Gas tubes are far noisier than Zeners. The 0.1uFd helps, but that is an absolute maximum (any more and it oscillates). You have a 10K to the 6SA7 grids, toss a 0.1uFd cap from grid to ground to swamp audio noise.

Your load is only a couple 6BL7 and some 6SN7? Not a lot of current. What is the grid-cathode voltage for 6AS7 at such low current? It may be high, which means your output is trying to go much higher than 300V. However your raw supply voltage is not much higher than 300V, at about 350V (300V-400V). You could end up in a range where the grid has less control than the plate. In that case, the 6AS7 is just a very expensive resistor.

What _I_ would think: starting with +300V output, I would pencil 100V across the pass-tube and 50V across the rectifier, +450V raw supply.

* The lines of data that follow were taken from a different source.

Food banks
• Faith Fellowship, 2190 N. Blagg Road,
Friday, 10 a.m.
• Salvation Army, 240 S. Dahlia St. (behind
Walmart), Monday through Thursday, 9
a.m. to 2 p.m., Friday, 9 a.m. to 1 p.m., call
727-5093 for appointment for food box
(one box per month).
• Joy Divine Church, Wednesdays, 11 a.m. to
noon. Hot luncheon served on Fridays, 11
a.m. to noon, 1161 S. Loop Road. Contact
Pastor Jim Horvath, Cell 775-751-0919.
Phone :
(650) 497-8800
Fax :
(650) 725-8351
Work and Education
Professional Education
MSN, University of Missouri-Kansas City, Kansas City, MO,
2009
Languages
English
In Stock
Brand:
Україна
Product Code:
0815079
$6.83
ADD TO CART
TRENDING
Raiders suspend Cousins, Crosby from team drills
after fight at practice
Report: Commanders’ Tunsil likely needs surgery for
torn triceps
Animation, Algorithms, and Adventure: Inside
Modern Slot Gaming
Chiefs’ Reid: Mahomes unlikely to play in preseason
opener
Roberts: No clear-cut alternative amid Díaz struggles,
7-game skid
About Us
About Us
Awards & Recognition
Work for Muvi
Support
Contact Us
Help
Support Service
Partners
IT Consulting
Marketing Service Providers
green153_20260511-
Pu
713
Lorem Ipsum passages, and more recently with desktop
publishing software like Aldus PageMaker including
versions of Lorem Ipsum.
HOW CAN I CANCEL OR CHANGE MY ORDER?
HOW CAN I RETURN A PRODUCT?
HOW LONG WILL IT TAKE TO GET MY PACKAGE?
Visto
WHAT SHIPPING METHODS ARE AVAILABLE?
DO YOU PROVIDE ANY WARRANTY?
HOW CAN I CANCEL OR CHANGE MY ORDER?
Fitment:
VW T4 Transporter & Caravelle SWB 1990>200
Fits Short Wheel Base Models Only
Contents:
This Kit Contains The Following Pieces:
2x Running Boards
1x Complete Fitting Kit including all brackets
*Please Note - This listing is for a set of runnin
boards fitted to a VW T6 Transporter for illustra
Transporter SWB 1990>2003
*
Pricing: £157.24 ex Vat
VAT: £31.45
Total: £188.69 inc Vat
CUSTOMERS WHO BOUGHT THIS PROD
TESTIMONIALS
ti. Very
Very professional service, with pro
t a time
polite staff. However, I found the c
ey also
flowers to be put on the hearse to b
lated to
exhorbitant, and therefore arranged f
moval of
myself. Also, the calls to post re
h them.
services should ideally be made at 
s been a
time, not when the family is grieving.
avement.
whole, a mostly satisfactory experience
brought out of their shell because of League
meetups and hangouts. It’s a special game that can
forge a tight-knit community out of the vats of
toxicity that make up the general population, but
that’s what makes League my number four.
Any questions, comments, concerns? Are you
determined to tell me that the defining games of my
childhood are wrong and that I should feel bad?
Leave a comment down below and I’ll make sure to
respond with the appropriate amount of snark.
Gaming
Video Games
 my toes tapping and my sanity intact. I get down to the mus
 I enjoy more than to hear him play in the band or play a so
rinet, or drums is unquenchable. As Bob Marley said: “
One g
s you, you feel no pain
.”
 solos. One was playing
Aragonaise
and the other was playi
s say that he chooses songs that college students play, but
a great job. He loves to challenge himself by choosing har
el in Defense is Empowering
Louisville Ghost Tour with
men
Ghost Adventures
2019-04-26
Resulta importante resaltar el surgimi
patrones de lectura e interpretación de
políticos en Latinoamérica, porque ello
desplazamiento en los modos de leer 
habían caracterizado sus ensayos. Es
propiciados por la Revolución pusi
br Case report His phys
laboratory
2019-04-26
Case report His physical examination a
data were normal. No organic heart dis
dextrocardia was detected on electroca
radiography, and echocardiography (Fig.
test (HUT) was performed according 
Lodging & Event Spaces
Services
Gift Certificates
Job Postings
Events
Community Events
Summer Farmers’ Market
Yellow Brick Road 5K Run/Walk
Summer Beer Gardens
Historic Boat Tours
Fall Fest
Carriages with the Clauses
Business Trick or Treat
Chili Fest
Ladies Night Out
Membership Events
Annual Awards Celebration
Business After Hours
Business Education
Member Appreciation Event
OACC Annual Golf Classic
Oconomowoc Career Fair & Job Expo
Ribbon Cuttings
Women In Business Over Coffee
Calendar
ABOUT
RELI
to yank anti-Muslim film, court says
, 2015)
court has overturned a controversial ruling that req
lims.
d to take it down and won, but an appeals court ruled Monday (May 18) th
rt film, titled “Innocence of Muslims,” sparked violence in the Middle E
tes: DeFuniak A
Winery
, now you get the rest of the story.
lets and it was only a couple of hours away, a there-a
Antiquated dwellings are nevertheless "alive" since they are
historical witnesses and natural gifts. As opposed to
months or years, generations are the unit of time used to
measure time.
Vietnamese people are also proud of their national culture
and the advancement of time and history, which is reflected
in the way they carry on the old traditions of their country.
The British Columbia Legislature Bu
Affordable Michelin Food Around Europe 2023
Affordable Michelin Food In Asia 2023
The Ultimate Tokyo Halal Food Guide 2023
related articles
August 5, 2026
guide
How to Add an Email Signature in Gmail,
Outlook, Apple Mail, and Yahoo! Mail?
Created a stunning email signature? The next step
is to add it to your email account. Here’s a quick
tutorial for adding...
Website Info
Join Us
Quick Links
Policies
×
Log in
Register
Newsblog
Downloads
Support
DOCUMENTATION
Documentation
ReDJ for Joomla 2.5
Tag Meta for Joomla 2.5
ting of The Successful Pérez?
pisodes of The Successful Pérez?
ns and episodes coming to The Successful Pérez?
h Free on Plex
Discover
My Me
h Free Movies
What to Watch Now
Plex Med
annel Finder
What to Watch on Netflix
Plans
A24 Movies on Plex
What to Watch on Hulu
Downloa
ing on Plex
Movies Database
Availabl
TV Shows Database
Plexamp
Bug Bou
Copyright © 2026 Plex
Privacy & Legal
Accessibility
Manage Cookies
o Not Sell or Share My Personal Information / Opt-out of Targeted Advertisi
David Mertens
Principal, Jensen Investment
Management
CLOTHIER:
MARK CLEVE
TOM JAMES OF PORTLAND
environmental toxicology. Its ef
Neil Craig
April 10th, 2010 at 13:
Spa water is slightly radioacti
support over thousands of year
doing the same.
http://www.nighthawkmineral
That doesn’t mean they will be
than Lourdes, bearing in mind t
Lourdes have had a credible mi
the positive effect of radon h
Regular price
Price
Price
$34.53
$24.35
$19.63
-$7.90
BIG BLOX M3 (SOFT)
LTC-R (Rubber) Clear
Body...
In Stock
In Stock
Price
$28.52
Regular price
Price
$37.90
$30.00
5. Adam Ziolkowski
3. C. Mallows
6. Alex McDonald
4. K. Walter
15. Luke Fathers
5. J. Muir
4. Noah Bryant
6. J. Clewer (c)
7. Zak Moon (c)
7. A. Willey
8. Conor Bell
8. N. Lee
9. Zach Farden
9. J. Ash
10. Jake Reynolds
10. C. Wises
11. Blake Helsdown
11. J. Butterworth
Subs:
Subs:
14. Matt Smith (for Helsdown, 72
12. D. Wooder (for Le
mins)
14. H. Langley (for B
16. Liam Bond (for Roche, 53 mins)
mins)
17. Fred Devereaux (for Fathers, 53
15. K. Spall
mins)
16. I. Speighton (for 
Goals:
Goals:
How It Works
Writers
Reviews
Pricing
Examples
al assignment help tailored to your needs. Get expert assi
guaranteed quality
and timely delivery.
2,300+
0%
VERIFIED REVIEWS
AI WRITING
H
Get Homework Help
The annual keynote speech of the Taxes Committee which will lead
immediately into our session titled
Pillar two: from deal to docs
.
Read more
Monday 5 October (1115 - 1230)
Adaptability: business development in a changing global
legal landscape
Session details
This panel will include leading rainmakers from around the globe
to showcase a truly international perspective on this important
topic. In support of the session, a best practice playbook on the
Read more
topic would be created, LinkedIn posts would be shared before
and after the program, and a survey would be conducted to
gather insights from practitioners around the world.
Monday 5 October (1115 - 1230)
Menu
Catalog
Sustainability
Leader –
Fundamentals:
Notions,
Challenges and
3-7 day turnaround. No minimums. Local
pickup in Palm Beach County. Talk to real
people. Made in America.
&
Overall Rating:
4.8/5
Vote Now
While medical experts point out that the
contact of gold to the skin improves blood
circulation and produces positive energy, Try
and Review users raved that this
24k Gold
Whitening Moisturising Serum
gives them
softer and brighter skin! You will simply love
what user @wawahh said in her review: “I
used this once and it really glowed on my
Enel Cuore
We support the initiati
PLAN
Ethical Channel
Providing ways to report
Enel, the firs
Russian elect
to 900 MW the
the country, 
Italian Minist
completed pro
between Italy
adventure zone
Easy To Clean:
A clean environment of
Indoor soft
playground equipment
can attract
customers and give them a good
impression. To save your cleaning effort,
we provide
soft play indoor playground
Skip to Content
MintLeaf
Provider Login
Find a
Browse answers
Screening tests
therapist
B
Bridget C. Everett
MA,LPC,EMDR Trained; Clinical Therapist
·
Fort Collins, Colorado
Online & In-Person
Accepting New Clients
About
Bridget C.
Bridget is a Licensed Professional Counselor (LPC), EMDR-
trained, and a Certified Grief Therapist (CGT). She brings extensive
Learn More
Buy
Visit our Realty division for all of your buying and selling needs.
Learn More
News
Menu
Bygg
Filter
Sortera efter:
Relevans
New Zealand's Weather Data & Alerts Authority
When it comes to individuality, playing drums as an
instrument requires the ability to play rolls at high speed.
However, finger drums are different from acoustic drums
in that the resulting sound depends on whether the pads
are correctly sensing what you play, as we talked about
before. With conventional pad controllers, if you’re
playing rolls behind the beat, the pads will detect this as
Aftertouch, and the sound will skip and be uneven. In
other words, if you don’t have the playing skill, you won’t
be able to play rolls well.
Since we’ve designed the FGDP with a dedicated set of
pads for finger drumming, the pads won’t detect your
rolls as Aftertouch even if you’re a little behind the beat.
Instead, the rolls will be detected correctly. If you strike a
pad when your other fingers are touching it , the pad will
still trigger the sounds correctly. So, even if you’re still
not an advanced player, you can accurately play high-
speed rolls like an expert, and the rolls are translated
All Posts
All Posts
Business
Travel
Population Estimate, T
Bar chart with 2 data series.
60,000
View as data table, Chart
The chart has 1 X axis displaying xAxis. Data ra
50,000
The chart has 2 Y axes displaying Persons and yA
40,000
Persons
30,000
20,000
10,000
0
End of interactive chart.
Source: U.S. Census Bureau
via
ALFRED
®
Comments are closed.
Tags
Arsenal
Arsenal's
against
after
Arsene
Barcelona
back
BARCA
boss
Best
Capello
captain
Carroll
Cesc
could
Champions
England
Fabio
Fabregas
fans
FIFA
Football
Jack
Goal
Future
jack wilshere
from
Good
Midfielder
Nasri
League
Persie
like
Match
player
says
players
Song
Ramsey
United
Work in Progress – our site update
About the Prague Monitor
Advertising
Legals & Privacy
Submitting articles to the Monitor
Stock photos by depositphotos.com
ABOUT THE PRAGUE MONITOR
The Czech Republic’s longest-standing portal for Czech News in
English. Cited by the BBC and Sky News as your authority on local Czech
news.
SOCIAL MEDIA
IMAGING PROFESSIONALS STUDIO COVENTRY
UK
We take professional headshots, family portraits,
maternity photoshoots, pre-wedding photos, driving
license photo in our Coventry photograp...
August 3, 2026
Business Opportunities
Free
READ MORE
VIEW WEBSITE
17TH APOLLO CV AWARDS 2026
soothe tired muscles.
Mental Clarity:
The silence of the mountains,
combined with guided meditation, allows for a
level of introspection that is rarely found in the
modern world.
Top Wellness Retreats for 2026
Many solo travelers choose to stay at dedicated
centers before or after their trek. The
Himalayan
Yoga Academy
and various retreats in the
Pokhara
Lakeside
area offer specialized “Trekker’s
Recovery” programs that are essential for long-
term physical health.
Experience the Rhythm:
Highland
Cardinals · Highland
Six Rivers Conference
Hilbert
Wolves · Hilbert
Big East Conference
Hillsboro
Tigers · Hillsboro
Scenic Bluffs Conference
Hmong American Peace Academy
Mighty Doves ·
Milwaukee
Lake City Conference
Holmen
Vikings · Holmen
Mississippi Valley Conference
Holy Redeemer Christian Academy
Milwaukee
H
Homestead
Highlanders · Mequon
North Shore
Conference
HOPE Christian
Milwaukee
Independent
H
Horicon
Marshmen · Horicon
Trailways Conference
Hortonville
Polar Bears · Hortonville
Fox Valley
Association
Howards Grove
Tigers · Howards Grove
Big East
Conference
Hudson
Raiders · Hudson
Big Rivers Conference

I'd check my expected power-utility variation: maybe I need 10% more raw B+, maybe the pass-tube will work to much less than 100V drop and I can let it handle brown-outs. Then +450V raw B+ suggests a 315VAC winding (320V-0-320V if you use the twin-rectifier). Given the small size of that 10uFd input cap, I would check where the bottom of the ripple lay, and maybe add another 5%-10%, 330VAC or 345VAC.

OTOH, if it "sounds great!" and has satisfied for months, maybe you are OK on gross voltage. I'd still run the OD3 current up to 5mA-10mA, and add a noise-filter to the 6AS7 grids.
 
PRR said:
Gas tubes are far noisier than Zeners. The 0.1uFd helps, but that is an absolute maximum (any more and it oscillates). You have a 10K to the 6SA7 grids, toss a 0.1uFd cap from grid to ground to swamp audio noise.

That's not what I'm finding.....Unless I've a batch of good OA2s/OB2's....100V+ zeners in comparison are bxxy dreadful.

richj
 
PRR:
Thank you very much for the reply - this is my first build, so I'm quite new at this, but if I understand correctly:

The problem would be getting enough B+ to light the 0D3s. So if it doesn't light up, some of my options could be:

- bigger input cap to bump up the voltage
- rectifier with lower voltage drop, say a GZ34 instead of the 5Y3 I have now?
- perhaps replacing the 20K resistor with something lower? 10K?

Also, you mention that gas tubes are noisy. Will it be audible hiss or 100Hz hum or something else? Will I be better off with the Zeners noise-wise?
 
Take this with a grain of salt because I've haven't used them but I'm sure I ran across an extensive application note by one of the old manufacturers which discouraged parallelling 6AS7s due to poor device matching, even in the same envelope.
Well what do you know, found it in my stash. Full pdf too big to post here. RCA Ham Tips, October-December 1947. The very first of nine rules: "The two units should always be used in push-pull, never parallel."
 
Gas tubes are far noisier than Zeners.

It depends how you compare, high voltage Zeners without any parallell caps for filtering are usually much noiser than gas tubes without filtering. In addition the dynamic resistance of high voltage zeners and the temperature drift is much worse.

It can be argued that noise from Zeners is easy to filter out by using large value parallell caps but there can still be a problem with very low frequency 1/f dependant noise in circuits like RIAA amplifiers. Gas tubes has less 1/f noise but are OTOH more difficult to filter as they can't take large caps without oscillating.

Maybe it is also worth knowing that large value zeners are not strictly zener diodes, i.e they don't rely on the Zener effect for their function, all "zener" diodes over 5.6 V are avalanche type diodes that have less sharp knees than real zener diodes, higher dynamic resistance and higher temperature coefficient.